(Data records)
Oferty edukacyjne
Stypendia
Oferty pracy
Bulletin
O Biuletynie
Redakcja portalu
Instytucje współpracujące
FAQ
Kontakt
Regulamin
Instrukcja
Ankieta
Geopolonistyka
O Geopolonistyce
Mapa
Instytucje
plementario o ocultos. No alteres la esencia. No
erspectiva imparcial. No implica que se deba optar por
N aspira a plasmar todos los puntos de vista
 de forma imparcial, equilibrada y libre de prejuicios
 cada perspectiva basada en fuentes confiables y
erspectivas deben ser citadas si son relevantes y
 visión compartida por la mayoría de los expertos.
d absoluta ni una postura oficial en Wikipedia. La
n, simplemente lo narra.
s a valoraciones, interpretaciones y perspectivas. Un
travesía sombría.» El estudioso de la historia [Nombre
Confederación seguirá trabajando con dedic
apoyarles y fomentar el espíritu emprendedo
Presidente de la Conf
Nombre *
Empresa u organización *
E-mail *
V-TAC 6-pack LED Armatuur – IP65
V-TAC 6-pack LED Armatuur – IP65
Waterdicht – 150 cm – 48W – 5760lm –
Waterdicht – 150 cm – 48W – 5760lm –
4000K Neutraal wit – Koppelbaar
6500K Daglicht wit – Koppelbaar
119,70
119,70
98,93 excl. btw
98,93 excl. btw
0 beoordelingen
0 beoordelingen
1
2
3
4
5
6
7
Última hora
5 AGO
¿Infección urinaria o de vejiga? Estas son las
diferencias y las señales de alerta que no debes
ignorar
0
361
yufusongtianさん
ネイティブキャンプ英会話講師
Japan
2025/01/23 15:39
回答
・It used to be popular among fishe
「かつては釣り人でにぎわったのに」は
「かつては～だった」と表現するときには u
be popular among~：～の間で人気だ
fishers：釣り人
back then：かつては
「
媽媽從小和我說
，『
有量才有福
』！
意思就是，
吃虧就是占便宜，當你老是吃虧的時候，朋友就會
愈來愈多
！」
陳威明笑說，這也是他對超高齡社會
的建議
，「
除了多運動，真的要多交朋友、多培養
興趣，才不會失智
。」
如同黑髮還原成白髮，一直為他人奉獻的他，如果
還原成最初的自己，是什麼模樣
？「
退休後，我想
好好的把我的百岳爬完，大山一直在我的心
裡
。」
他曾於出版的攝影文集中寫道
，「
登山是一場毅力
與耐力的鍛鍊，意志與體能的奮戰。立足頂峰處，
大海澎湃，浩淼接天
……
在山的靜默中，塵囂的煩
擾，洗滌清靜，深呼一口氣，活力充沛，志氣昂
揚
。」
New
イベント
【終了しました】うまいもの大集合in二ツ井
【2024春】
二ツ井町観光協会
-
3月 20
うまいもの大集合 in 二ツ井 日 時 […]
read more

> [What this task involves] Lines in the data that include the word "Instytucje" should all be copied.

> [Solution to this exercise]
Instytucje współpracujące
Instytucje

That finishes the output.